**Supplied information:**

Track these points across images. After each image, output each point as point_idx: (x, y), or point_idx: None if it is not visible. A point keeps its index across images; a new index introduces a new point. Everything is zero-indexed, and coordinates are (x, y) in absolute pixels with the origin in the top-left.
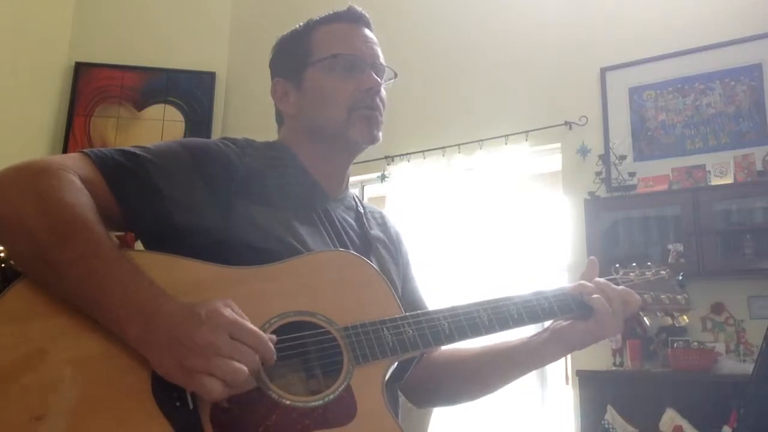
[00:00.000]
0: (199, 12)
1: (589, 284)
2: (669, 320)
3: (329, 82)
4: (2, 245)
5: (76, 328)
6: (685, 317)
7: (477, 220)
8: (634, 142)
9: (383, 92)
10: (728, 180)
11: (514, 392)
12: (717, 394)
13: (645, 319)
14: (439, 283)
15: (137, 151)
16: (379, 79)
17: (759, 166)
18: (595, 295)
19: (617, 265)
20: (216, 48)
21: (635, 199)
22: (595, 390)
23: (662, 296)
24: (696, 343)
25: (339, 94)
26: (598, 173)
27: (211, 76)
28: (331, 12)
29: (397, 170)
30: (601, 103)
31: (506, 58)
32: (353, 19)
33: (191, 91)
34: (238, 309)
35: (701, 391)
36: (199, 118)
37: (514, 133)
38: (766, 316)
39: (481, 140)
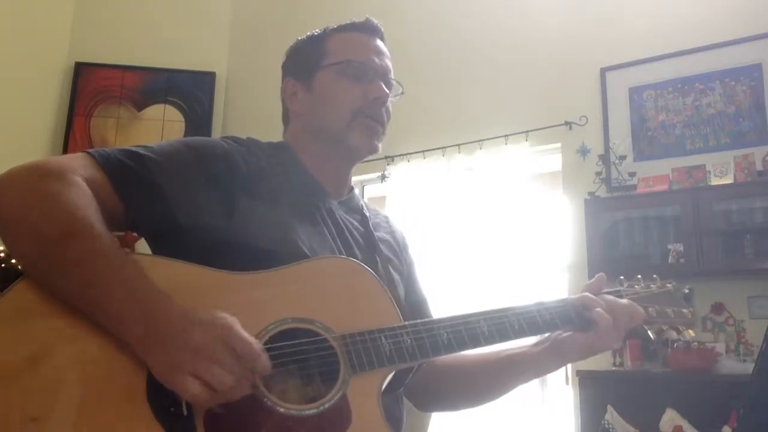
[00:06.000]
0: (199, 12)
1: (593, 297)
2: (674, 334)
3: (338, 86)
4: (7, 245)
5: (76, 330)
6: (690, 331)
7: (477, 220)
8: (634, 142)
9: (389, 105)
10: (728, 180)
11: (515, 392)
12: (717, 394)
13: (649, 332)
14: (440, 283)
15: (141, 151)
16: (387, 91)
17: (759, 166)
18: (597, 309)
19: (621, 277)
20: (216, 48)
21: (635, 199)
22: (595, 390)
23: (667, 310)
24: (696, 343)
25: (346, 98)
26: (598, 173)
27: (211, 76)
28: (349, 21)
29: (397, 170)
30: (601, 103)
31: (506, 58)
32: (369, 30)
33: (191, 91)
34: (236, 319)
35: (701, 391)
36: (199, 118)
37: (514, 133)
38: (766, 316)
39: (481, 140)
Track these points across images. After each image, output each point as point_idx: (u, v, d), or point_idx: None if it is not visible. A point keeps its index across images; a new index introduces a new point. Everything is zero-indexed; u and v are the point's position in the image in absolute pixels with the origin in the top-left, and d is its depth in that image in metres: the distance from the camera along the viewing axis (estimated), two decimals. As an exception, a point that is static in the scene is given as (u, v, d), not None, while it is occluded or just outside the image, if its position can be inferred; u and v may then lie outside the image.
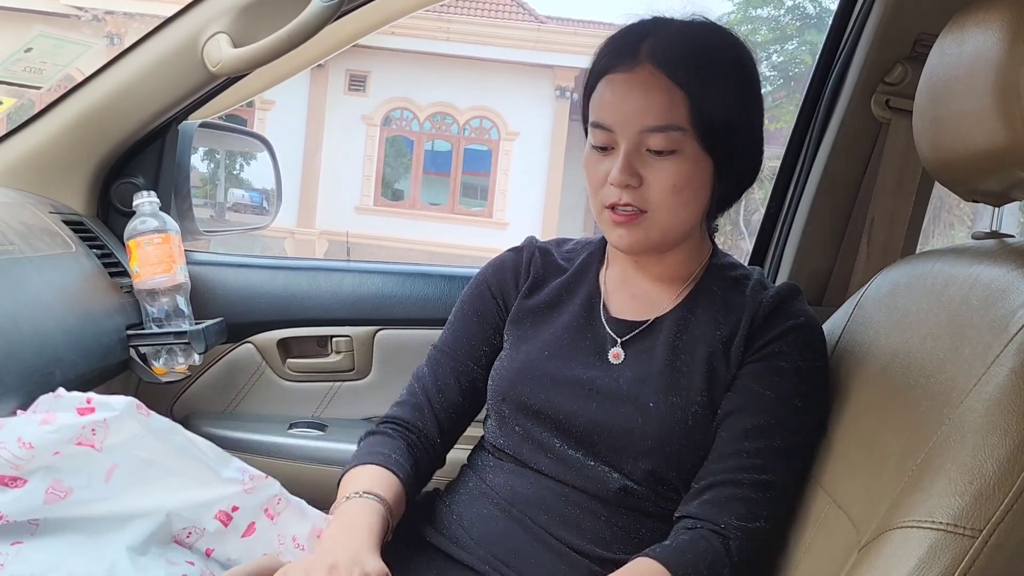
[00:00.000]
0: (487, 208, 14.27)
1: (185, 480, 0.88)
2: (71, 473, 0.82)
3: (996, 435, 0.68)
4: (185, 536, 0.87)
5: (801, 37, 16.18)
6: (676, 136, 0.99)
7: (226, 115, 1.78)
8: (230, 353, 1.55)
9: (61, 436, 0.81)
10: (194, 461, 0.89)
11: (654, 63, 1.00)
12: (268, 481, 0.92)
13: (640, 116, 0.99)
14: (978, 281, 0.82)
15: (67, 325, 1.18)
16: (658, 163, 1.00)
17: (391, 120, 14.30)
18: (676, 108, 0.99)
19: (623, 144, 1.00)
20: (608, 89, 1.02)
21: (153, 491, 0.86)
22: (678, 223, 1.03)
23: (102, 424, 0.83)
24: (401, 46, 12.65)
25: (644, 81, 1.00)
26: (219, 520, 0.88)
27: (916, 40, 1.36)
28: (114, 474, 0.84)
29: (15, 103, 1.58)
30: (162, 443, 0.87)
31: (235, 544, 0.89)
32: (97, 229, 1.43)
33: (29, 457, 0.79)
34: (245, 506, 0.89)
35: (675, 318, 1.07)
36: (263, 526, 0.91)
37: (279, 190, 1.83)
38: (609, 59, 1.04)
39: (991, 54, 0.78)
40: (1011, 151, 0.77)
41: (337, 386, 1.56)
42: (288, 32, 1.13)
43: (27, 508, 0.79)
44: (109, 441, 0.84)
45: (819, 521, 0.93)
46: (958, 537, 0.66)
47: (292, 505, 0.94)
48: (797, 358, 1.01)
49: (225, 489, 0.89)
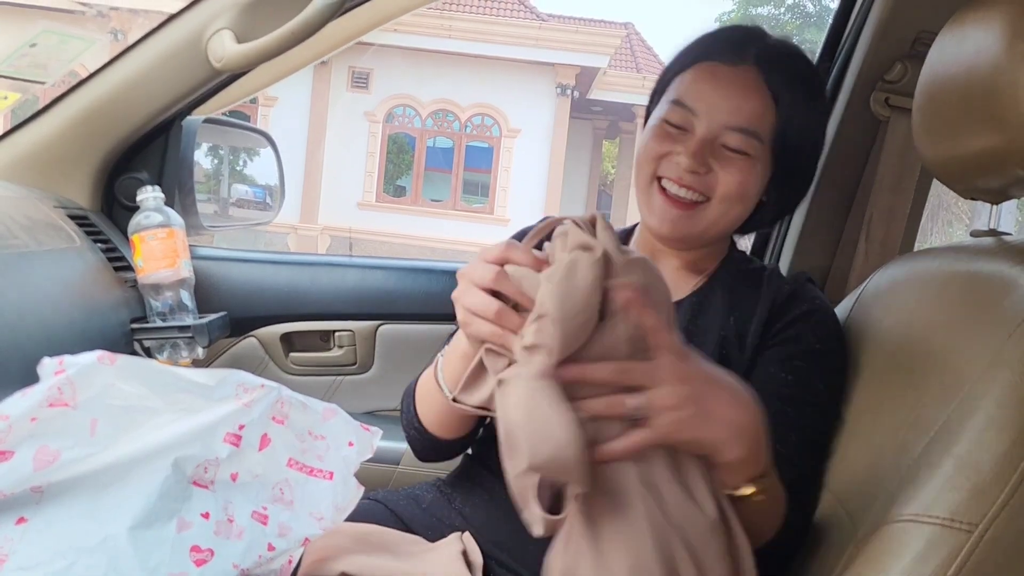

**What the task requires:** Your copy should hold exactly the lines from the one that contains "38: (609, 59, 1.04)" through the final line of the data, both ends included, and no pictures.

**Reply:**
38: (609, 59, 1.04)
39: (991, 54, 0.78)
40: (1011, 151, 0.77)
41: (337, 386, 1.56)
42: (288, 32, 1.13)
43: (27, 508, 0.79)
44: (109, 441, 0.84)
45: (819, 521, 0.93)
46: (958, 537, 0.66)
47: (292, 505, 0.94)
48: (797, 358, 1.01)
49: (225, 489, 0.89)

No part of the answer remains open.